### [BRIEF]
Among the lines below, output only those between the line holding "Table 7. ANOVA" and the line holding "Using Tables 4", inclusive, exactly as written and with no pictures.

··· STUDY MATERIAL ···

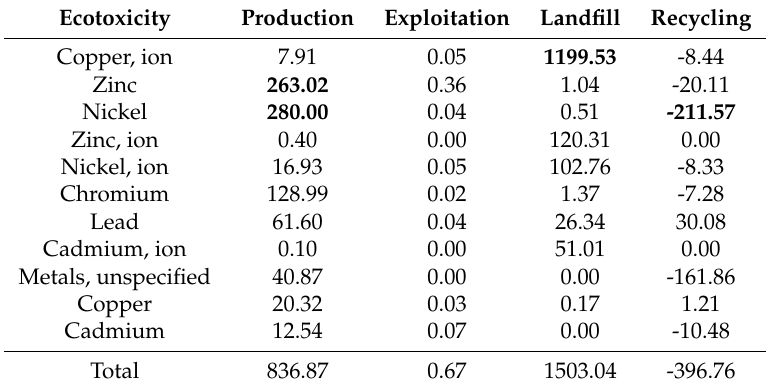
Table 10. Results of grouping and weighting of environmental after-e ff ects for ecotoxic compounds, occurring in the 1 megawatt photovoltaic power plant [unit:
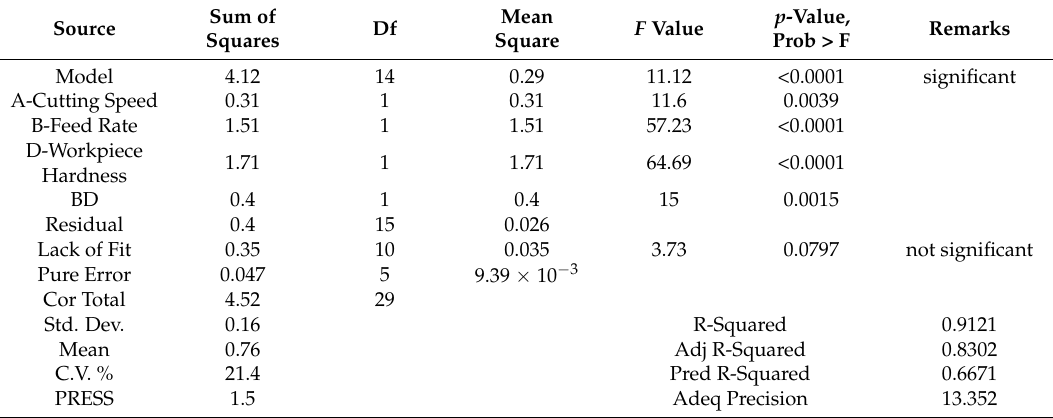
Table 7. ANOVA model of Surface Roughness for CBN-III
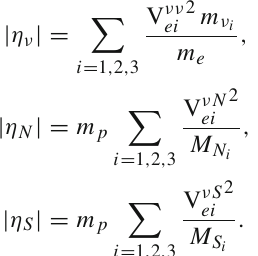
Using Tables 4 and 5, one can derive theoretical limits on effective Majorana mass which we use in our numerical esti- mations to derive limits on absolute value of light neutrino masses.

···
··· STUDY MATERIAL ···

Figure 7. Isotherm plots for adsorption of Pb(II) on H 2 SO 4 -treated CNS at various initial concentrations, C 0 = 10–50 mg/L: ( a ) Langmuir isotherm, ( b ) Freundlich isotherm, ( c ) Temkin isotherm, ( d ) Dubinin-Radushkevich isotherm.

···
··· STUDY MATERIAL ···

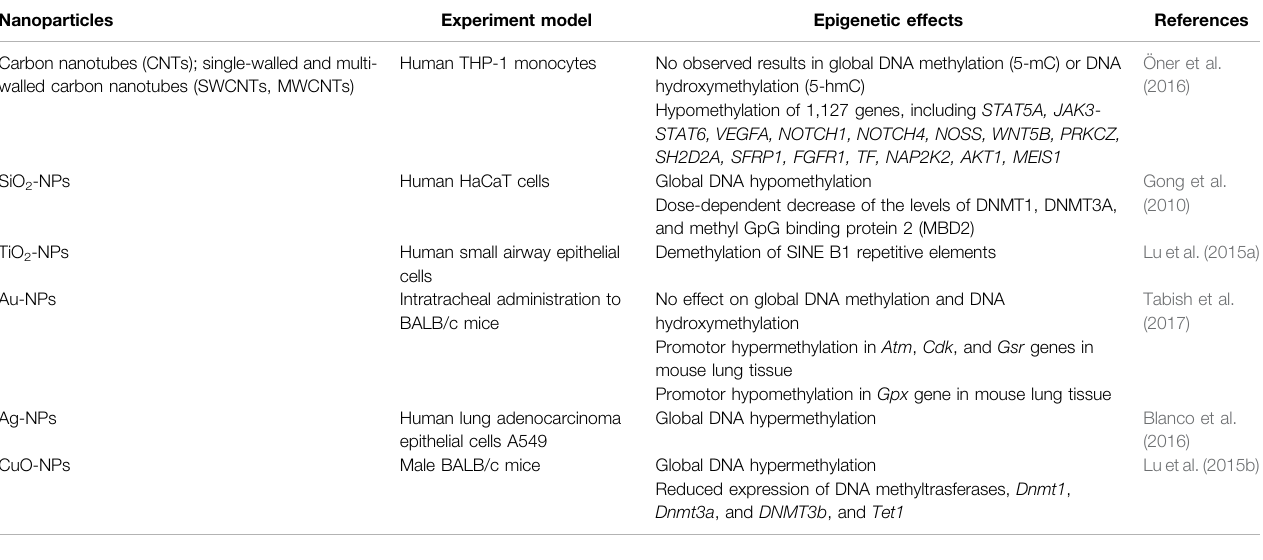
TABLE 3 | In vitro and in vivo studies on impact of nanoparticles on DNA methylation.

···

### [EXERCISE RESPONSE]
Table 7. ANOVA model of Surface Roughness for CBN-III
Using Tables 4 and 5, one can derive theoretical limits on effective Majorana mass which we use in our numerical esti- mations to derive limits on absolute value of light neutrino masses.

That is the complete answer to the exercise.